I grandi avvenimenti storico-politici sembrano assenti dai suoi versi. Come mai?

«La preoccupazione politica è fondamentale nella mia poesia, anche se non si manifesta mai in maniera diretta. Personalmente, considero la poesia come il fondamento di una vera politica per il bene comune. Riaffermando la relazione e il riconoscimento dell'altro, la poesia è il fondamento stesso della democrazia. Deve però rimanere se stessa, altrimenti rischia di cadere nell'eloquenza o nella propaganda. Quando vuol far parlare la sofferenza degli altri, il poeta rischia la parodia o la superficialità. Le anime belle si dichiarano solidali con tutte le sofferenze del mondo, ma occorre ben altro».


Vale a dire?

«Occorre una poesia vera, che sappia offrire occasioni concrete di mutua riconoscenza, ricostruendo così la trama del mondo. Occorre sottolineare l'utilità della poesia in nome di una nuova paideia ».
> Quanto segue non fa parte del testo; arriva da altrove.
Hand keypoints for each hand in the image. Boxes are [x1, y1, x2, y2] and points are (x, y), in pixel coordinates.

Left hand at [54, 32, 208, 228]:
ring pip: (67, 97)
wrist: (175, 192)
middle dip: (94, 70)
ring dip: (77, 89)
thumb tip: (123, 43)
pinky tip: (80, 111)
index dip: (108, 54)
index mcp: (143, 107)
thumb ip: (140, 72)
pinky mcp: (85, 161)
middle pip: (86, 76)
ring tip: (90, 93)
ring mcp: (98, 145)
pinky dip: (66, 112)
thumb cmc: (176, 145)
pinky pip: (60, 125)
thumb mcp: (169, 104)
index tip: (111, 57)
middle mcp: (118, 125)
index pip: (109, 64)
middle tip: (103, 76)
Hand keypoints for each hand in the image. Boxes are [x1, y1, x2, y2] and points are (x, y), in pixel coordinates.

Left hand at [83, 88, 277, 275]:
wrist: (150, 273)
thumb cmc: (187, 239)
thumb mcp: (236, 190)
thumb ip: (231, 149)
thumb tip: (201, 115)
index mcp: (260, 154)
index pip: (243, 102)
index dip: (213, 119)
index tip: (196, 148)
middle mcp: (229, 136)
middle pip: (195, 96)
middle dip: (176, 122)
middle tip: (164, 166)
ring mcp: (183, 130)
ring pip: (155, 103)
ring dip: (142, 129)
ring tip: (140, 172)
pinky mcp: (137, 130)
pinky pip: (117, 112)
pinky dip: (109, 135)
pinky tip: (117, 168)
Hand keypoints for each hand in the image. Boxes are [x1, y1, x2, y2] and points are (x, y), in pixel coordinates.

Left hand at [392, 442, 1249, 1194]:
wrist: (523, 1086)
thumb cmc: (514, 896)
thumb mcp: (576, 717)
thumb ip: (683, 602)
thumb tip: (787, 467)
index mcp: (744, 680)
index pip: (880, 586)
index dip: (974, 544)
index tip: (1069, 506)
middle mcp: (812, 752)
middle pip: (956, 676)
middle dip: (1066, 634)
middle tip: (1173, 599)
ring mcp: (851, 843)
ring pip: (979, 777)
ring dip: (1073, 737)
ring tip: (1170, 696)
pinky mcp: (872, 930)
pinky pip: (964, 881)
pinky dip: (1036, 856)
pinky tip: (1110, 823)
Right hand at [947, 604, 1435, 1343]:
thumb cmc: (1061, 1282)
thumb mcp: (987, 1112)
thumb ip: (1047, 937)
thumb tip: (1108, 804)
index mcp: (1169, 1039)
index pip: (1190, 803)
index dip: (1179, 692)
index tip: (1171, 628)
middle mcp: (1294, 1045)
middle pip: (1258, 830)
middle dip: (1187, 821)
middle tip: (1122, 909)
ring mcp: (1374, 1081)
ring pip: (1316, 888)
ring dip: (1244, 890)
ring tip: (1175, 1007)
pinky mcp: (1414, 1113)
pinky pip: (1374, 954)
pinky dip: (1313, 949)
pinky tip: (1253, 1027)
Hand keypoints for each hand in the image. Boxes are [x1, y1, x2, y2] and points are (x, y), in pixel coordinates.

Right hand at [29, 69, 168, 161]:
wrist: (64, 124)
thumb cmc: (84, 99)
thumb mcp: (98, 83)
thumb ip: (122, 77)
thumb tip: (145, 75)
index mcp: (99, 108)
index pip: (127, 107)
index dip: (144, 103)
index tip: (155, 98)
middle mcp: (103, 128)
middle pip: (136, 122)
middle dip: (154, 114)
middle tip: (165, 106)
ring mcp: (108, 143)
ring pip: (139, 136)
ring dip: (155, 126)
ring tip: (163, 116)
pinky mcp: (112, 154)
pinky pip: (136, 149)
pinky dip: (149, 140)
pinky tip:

La parola poetica è sempre sinonimo di libertà?

«La vera libertà non è nell'uso delle parole che spesso si risolve in un semplice gioco esteriore di sonorità. La vera libertà è quella che si concentra sul tempo e sul luogo dell'esistenza vissuta. È una libertà difficile da raggiungere. La poesia, più che un atto di libertà, è un atto di ricerca della libertà. È un tentativo di liberazione personale, che però non si conclude mai».


Lei è stato definito un classico contemporaneo. Come reagisce a questa definizione?

«Mi fa piacere, perché significa che il mio lavoro può continuare ad avere un senso anche per le altre generazioni. La poesia deve cercare le costanti eterne al di là delle contingenze, ma per riuscirvi non deve lasciarsi scoraggiare. Ci sono opere molto importanti, ad esempio quelle di Beckett, che però si lasciano travolgere dal non senso del mondo. L'essere umano non è fatto per morire sul posto come i personaggi di Godot. Per questo, dobbiamo sempre conservare e trasmettere il principio della speranza che è il cuore della vita. La poesia è la speranza nel linguaggio ».